The poet and soldier, Wilfred Owen, was a famous war poet who served during World War I. On January 12th, 1917, Wilfred Owen witnessed a man getting gassed which was later reported through Owen's poem "Dulce Et Decorum Est." This poem was written while Owen was undergoing treatment in the Craiglockheart hospital. "Dulce Et Decorum Est", along with "Anthem for Doomed Youth" and "The Show" exposed the reality of being a soldier in a war. "Dulce Et Decorum Est" involves Owen watching a man die from getting gassed, and this poem features violent language such as lines 21-22, where Owen writes "If you could hear at every jolt, the blood Come gargling from the froth-corrupted lungs." The title of this poem originates from a poem by Horace, and "Dulce et decorum est pro patria mori" means that it is "sweet and honorable to die for one's country." At the end of Owen's poem, he warns that we need to stop sharing this lie to children. By sharing this poem, Owen is exposing the horrors of war and making others aware of the realities. This poem serves as a warning, and we often warm others of awful things in order to spread awareness. This poem comes from not only a desire to physically protect others, but to also mentally protect.

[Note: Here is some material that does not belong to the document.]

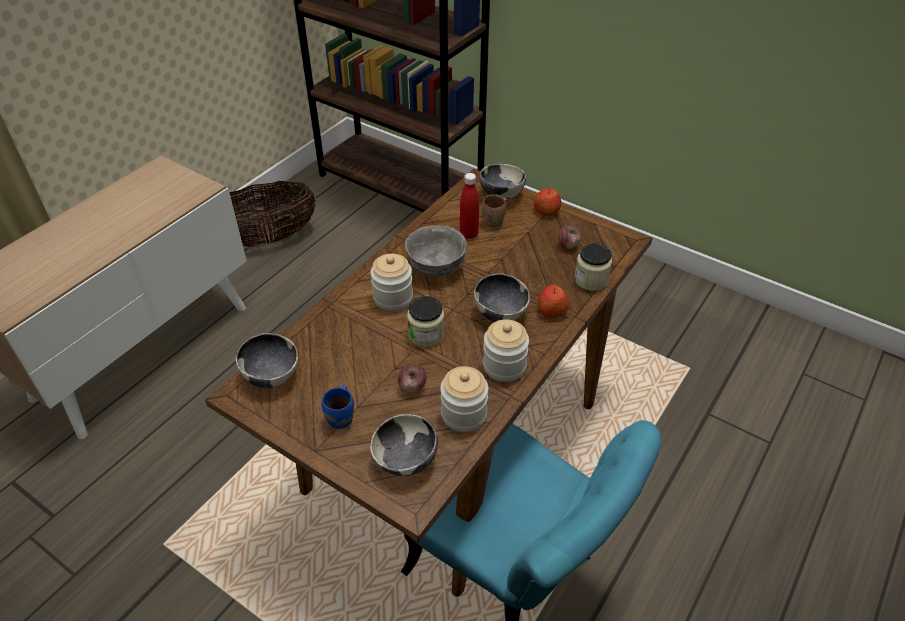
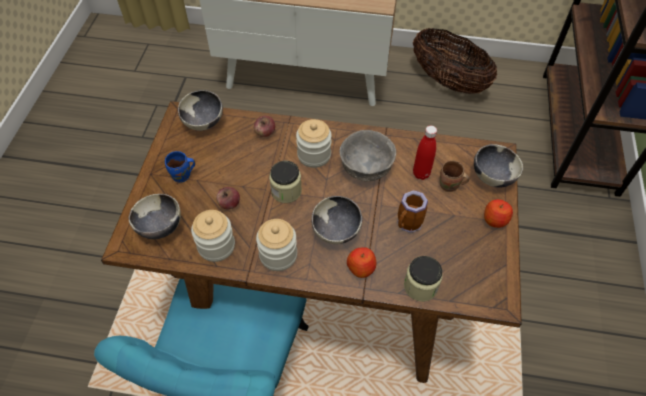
camera: 65 degrees right, 10 degrees up
(522, 263) = (408, 225): none -> mug
(568, 245) = (458, 253): apple -> apple (265, 133)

Based on the words in Owen's poem, it is clear that he is traumatized by the things he has seen and because he wrote many other poems about the horrors of war, he wants others to understand the war should not be glorified. It is in our nature as humans to keep others safe, and this is the desire Owen acts on by writing such violently honest poems about World War I.
Sources:
"Dulce et Decorum est." The Poetry Society, https://poetrysociety.org.uk/education/page-fright/joelle-taylor/dulce-e....
Owen, Wilfred. "Dulce Et Decorum Est." The Norton Anthology of English Literature: The Twentieth and Twenty-First Centuries, edited by Stephen Greenblatt, et al., Eleventh ed., vol. F, W.W. Norton, 2012, pp.170.